My idea is to have a rain water run off collection where buckets have a meah over the top and a spigot deal on the bottom. From the spigot all the water runs through a separate filter and into a holding tank. This of course fully depends on rain or an outside water source that could be bucketed. What are your more long term off grid plans for water?


----------



## Caribou (Aug 18, 2012)

You might want to consider bringing the spigot up off the bottom a few inches to allow a calm area for solids like dust to settle out. If you place a 90* elbow in the inside of the spigot, facing down, you will also avoid any floating debris.


----------



## msmissy87 (Apr 12, 2014)

Caribou said:


> You might want to consider bringing the spigot up off the bottom a few inches to allow a calm area for solids like dust to settle out.

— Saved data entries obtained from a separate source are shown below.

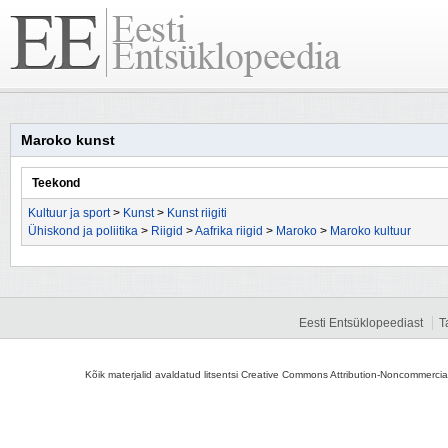
Maroko kunst
Teekond
Kultuur ja sport
>
Kunst
>
Kunst riigiti
Ühiskond ja poliitika
>
Riigid
>
Aafrika riigid
>
Maroko
>
Maroko kultuur
Eesti Entsüklopeediast
T
Kõik materjalid avaldatud litsentsi Creative Commons Attribution-Noncommercial-S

If you place a 90* elbow in the inside of the spigot, facing down, you will also avoid any floating debris.


You think it matters a whole lot with mesh being on top and the filter system below?


----------



## Caribou (Aug 18, 2012)

msmissy87 said:


> You think it matters a whole lot with mesh being on top and the filter system below?


No, not a lot. It might help your filter last a bit longer and since you are dumping it into a larger tank most of it will collect there instead.


----------



## LincTex (Apr 1, 2011)

msmissy87 said:


> What are your more long term off grid plans for water?


All my rainwater goes into several common tanks. If it is clear, it gets a tiny bit of bleach and is good to go. If cloudy, it is allowed to settle first - then gets filtered through sand, then a tiny bit of bleach.


----------